Threat Report

PAY2KEY.I2P A sophisticated ransomware-as-a-service operation targeting Western organizations

Threat Overview

Pay2Key, an Iranian-backed ransomware-as-a-service (RaaS) operation, has re-emerged as Pay2Key.I2P. This new variant is specifically targeting Western organizations and is linked to the Fox Kitten APT group. The campaign has collected over $4 million in ransom payments within just four months. The group offers an 80% profit share to affiliates who support Iran or attack its enemies, blending financial motivations with geopolitical objectives.

Pay2Key.I2P employs sophisticated evasion techniques, including anti-analysis checks and obfuscation methods. This makes it difficult for security tools to detect and analyze the malware’s activities. The operation’s strategic marketing on darknet forums and social media platforms indicates a planned rollout, with the addition of Linux-targeted ransomware expanding their attack surface.

Detailed Analysis

Pay2Key.I2P is a sophisticated RaaS operation that provides remote access and encryption capabilities through compromised devices. The malware is designed to evade detection by implementing various anti-analysis techniques, making it challenging for security tools to identify its presence.

The malware connects to a custom command and control (C2) server at a hardcoded URL. This server acts as the central hub for the attacker to send commands to the infected devices and receive data back. The use of a custom C2 server ensures that the communication between the malware and the server is encrypted, making it difficult for security tools to detect and analyze the traffic.

Pay2Key.I2P utilizes advanced obfuscation methods to hide its true intentions and evade detection. These methods include code encryption, string obfuscation, and control flow flattening. By employing these techniques, the malware can bypass traditional signature-based detection mechanisms and remain undetected for extended periods.

The malware has been observed targeting a wide range of organizations across various industries, including finance, healthcare, and government sectors.
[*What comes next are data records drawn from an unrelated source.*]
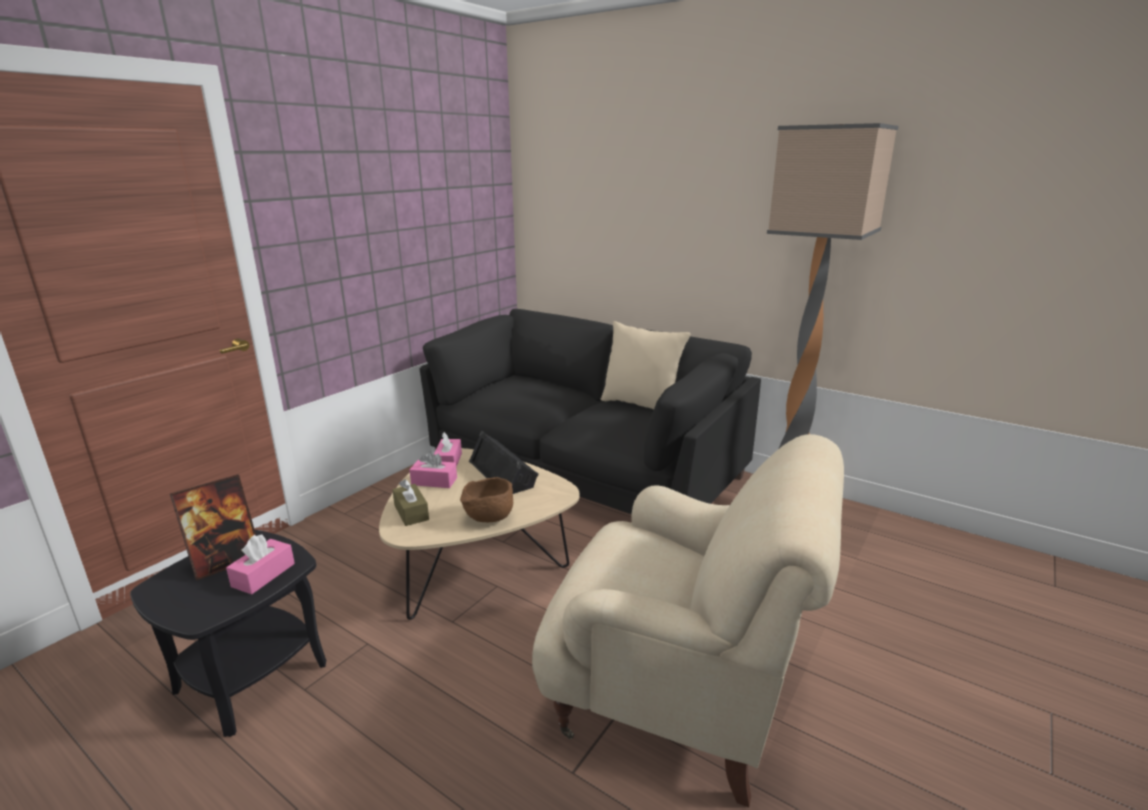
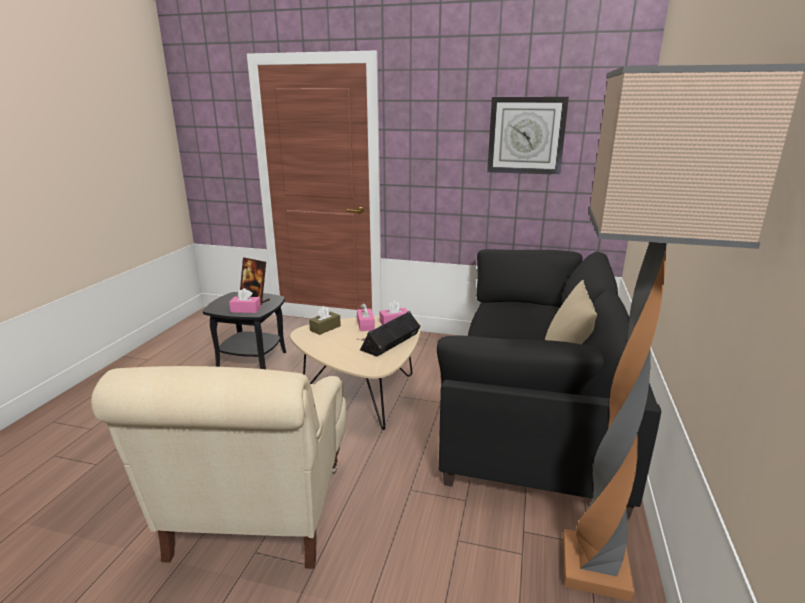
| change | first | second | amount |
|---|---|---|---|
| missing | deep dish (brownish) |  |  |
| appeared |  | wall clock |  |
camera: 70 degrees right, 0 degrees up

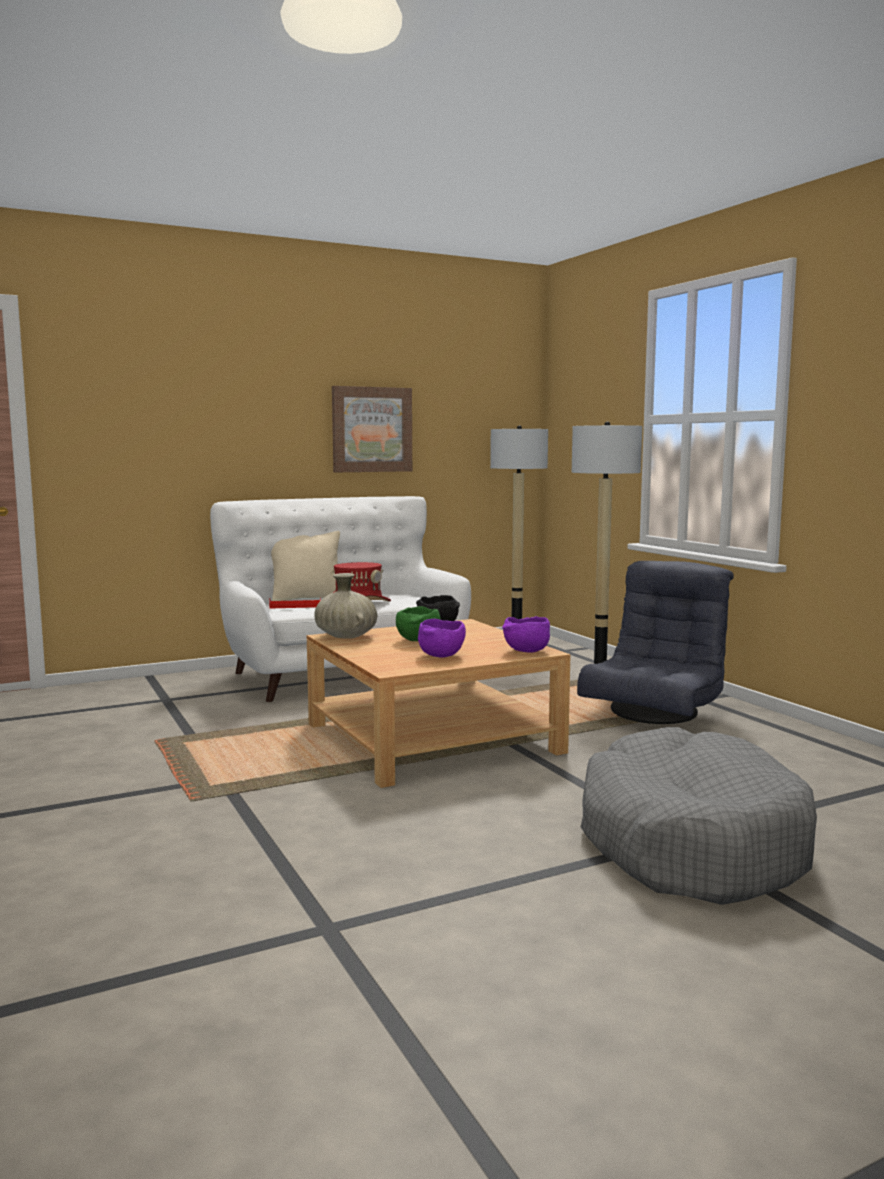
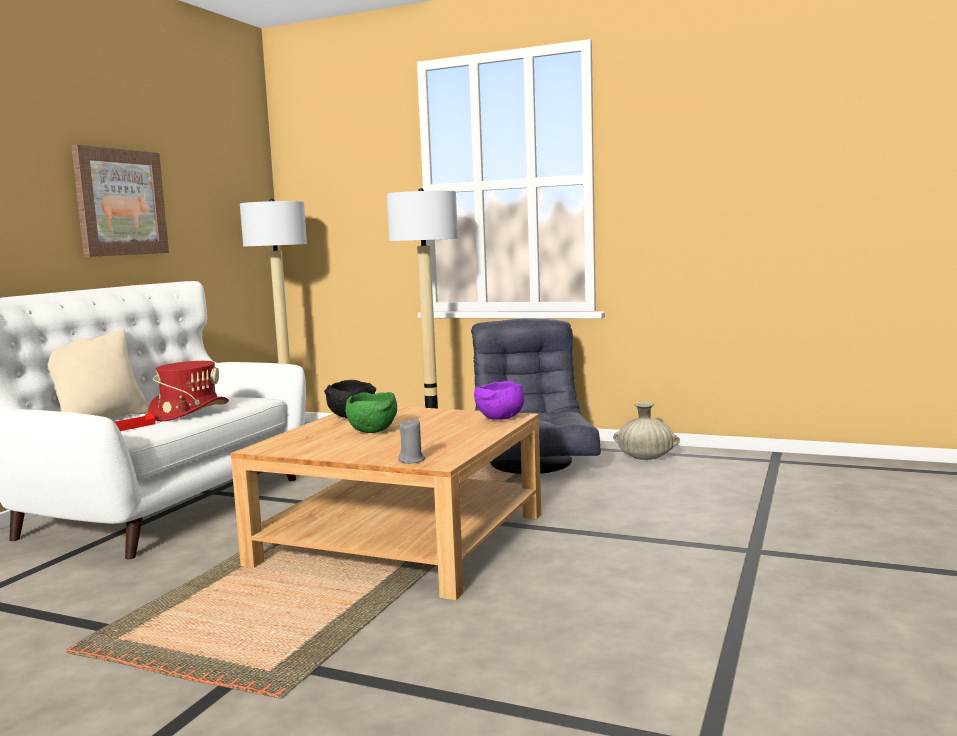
| change | first | second | amount |
|---|---|---|---|
| missing | deep dish (purple-coloured) (no. 1 from left) |  |  |
| missing | pet bed (grey) |  |  |
| appeared |  | wax candle (grey) |  |
| relocated | decorative vase (beige) |  |  |
camera: 40 degrees left, 0 degrees up

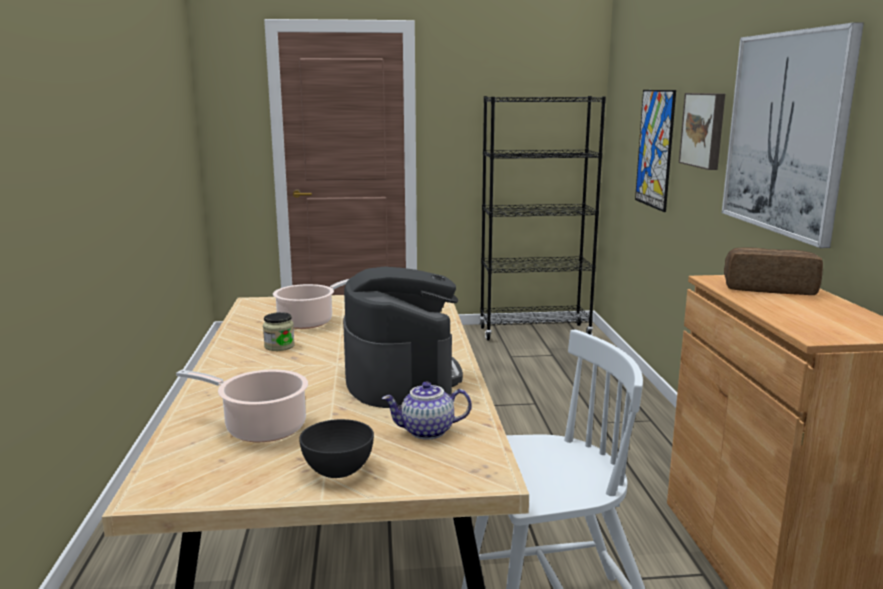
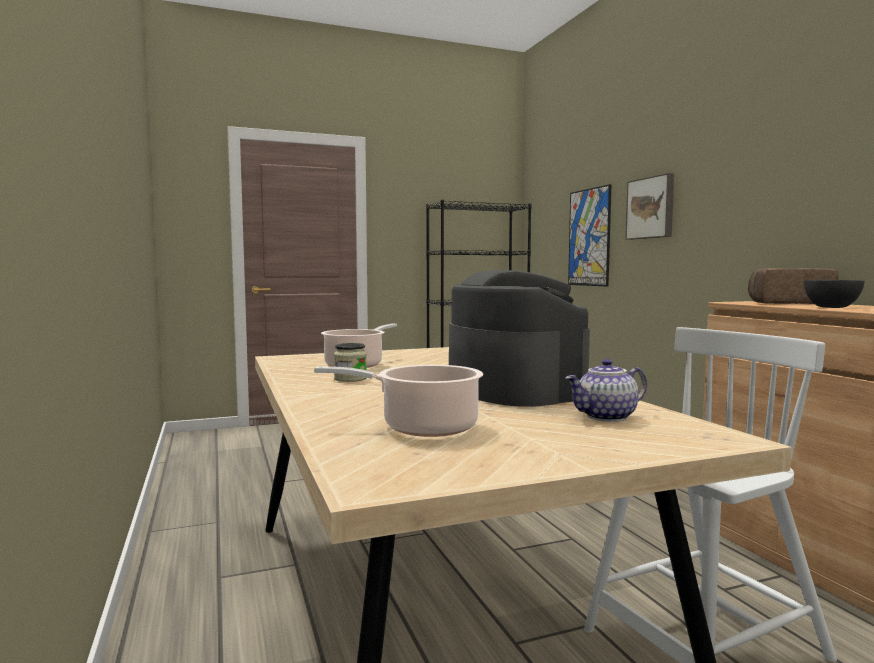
| change | first | second | amount |
|---|---|---|---|
| missing | wall picture (no. 3 from left) |  |  |
| relocated | deep dish (grey) |  |  |
camera: 15 degrees left, 10 degrees down

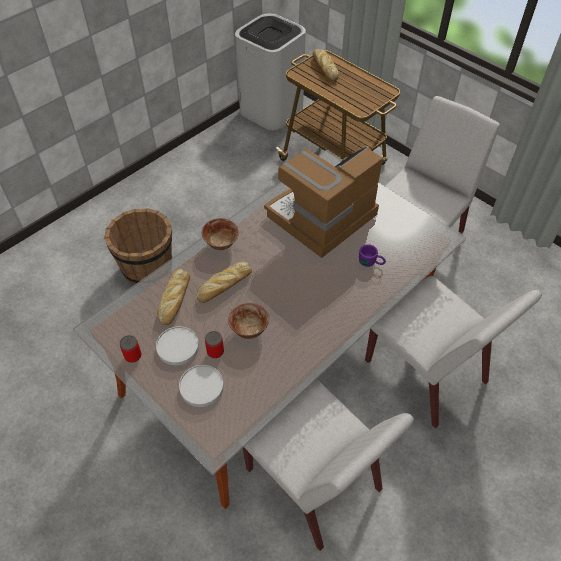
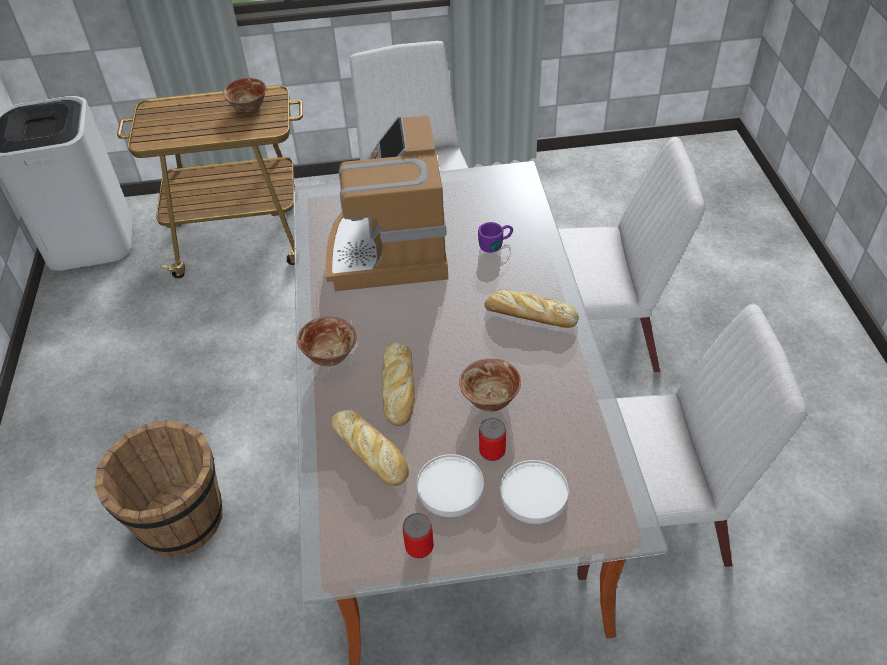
| change | first | second | amount |
|---|---|---|---|
| appeared |  | deep dish (no. 1 from left) |  |
| relocated | bakery bread (no. 3 from left) |  |  |
camera: 50 degrees left, 5 degrees down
By compromising these devices, attackers can gain access to sensitive information, disrupt operations, and demand ransom payments in exchange for the decryption keys.

Pay2Key.I2P supports various channel types, including ‘session’ and a non-standard ‘jump’ type. The ‘session’ channel type allows the attacker to establish a remote shell on the infected device, providing direct access to the system. The ‘jump’ channel type is used for reverse-SSH tunneling, allowing the attacker to pivot into other networks after compromising a perimeter device.

The malware also offers TCP tunneling capabilities. TCP tunneling allows the attacker to create a secure tunnel between the infected device and the C2 server, enabling the transfer of data and commands. This capability is particularly useful for attackers who need to exfiltrate data from the compromised network.

Operational Security Measures

While Pay2Key.I2P implements sophisticated evasion techniques, its network communications are distinctive due to its use of advanced obfuscation methods. This makes it easier for security tools to detect and analyze the malware’s traffic over time. Additionally, the use of a hardcoded C2 URL makes it difficult for the malware to adapt to changes in the network environment, potentially exposing the C2 server to detection and takedown.

Recommendations for Mitigation

Organizations can implement several measures to mitigate the threat posed by Pay2Key.I2P. These include:

• Network Segmentation: Implement network segmentation to limit the lateral movement of attackers within the network. This can be achieved by dividing the network into smaller segments and implementing strict access controls between segments.
• Regular Updates: Keep all systems and software up to date with the latest security patches. This includes firewalls, operating systems, and applications. Regular updates help to address known vulnerabilities that can be exploited by malware like Pay2Key.I2P.
• Intrusion Detection Systems: Deploy intrusion detection systems (IDS) to monitor network traffic for signs of malicious activity. IDS can help to detect and alert on suspicious traffic patterns, allowing organizations to respond quickly to potential threats.
• Endpoint Protection: Implement endpoint protection solutions to detect and block malware on individual devices. Endpoint protection can help to prevent the initial infection and limit the spread of malware within the network.
• Security Awareness Training: Provide regular security awareness training to employees to help them recognize and report potential security threats. This can include phishing simulations, training on recognizing suspicious emails, and best practices for password security.
• Regular Backups: Maintain regular backups of critical data to ensure that it can be restored in the event of a ransomware attack or data loss. Backups should be stored offline or in a separate network segment to prevent them from being encrypted or deleted by the malware.
• Incident Response Plan: Develop and maintain an incident response plan to ensure that the organization can respond quickly and effectively to security incidents. The plan should include steps for containing the threat, investigating the incident, and restoring affected systems.

By implementing these measures, organizations can significantly reduce the risk of falling victim to Pay2Key.I2P and other sophisticated malware threats.